Request 1
Answer these questions using the article on monitoring embedded computers:
(a) Which book does the article cite, and who wrote it?
(b) What does the article call the ultimate mission of a computer system?
(c) Which basic tools does the article list in parentheses?

Source document
▶

Data-centric approach to monitor embedded computers extends coverage to applications, offers interoperability.
Who has been Monitoring Your Embedded Computer?
Author: Vincent Chuffart, Senior Business Technology Manager, at Kontron- an S&T Company
A recent book entitled: “Principles: Work and Life” (Ray Dalio) explains that there are far fewer types of problems than there are actual issues. In the embedded computer domain, thousands of applications designed to solve many use cases eventually operate on only a handful of computer architectures. This is why a computer-centric view of a problem can lead to a powerful and generic solution, whatever the industry segment.
The ultimate mission of a computer system is to serve the application. Regardless of the complexity of the application, all the resources of a computer are accessible by the CPU. With this in mind, the CPU is able to monitor all resources, which in-turn means that by using the basic tools (OS, libraries, drivers) the application has the means to collect accurate and thorough computer health information, as long as it is designed with the right test points.

◀

Records from a collection
▶

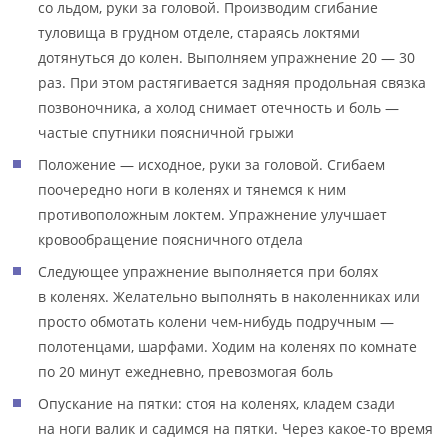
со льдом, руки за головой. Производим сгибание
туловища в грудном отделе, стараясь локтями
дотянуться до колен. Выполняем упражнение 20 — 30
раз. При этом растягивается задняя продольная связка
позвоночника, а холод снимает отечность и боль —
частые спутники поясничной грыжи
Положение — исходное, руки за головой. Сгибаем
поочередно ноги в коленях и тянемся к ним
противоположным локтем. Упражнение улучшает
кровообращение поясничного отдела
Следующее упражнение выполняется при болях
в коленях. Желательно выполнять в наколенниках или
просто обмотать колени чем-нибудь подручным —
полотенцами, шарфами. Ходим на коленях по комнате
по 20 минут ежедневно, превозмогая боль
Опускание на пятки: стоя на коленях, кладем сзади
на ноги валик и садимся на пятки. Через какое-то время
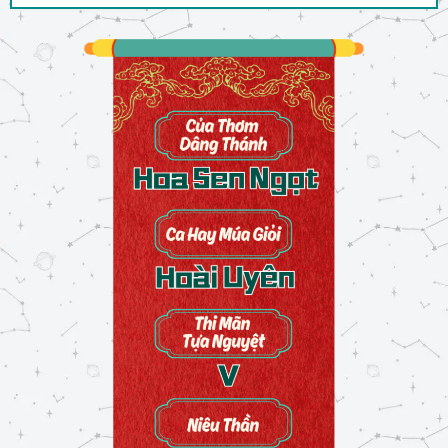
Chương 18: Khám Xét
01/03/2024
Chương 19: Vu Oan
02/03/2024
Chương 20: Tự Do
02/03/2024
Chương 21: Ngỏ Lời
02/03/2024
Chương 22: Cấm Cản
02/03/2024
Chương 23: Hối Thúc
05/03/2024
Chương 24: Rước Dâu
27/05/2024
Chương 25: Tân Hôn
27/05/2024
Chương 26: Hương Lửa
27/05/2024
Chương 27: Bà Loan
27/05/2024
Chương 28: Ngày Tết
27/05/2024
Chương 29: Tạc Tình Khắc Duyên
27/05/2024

◀

Request 2
Give the lines read from the records above as a JSON list of strings, one string per line, with blank lines omitted. Leave the pictures out of the answer.

Exercise solution 1
(a) "Principles: Work and Life," by Ray Dalio
(b) To serve the application
(c) OS, libraries, and drivers

Exercise solution 2
[
  "со льдом, руки за головой. Производим сгибание",
  "туловища в грудном отделе, стараясь локтями",
  "дотянуться до колен. Выполняем упражнение 20 — 30",
  "раз. При этом растягивается задняя продольная связка",
  "позвоночника, а холод снимает отечность и боль —",
  "частые спутники поясничной грыжи",
  "Положение — исходное, руки за головой. Сгибаем",
  "поочередно ноги в коленях и тянемся к ним",
  "противоположным локтем. Упражнение улучшает",
  "кровообращение поясничного отдела",
  "Следующее упражнение выполняется при болях",
  "в коленях. Желательно выполнять в наколенниках или",
  "просто обмотать колени чем-нибудь подручным —",
  "полотенцами, шарфами. Ходим на коленях по комнате",
  "по 20 минут ежедневно, превозмогая боль",
  "Опускание на пятки: стоя на коленях, кладем сзади",
  "на ноги валик и садимся на пятки. Через какое-то время",
  "Chương 18: Khám Xét",
  "01/03/2024",
  "Chương 19: Vu Oan",
  "02/03/2024",
  "Chương 20: Tự Do",
  "02/03/2024",
  "Chương 21: Ngỏ Lời",
  "02/03/2024",
  "Chương 22: Cấm Cản",
  "02/03/2024",
  "Chương 23: Hối Thúc",
  "05/03/2024",
  "Chương 24: Rước Dâu",
  "27/05/2024",
  "Chương 25: Tân Hôn",
  "27/05/2024",
  "Chương 26: Hương Lửa",
  "27/05/2024",
  "Chương 27: Bà Loan",
  "27/05/2024",
  "Chương 28: Ngày Tết",
  "27/05/2024",
  "Chương 29: Tạc Tình Khắc Duyên",
  "27/05/2024"
]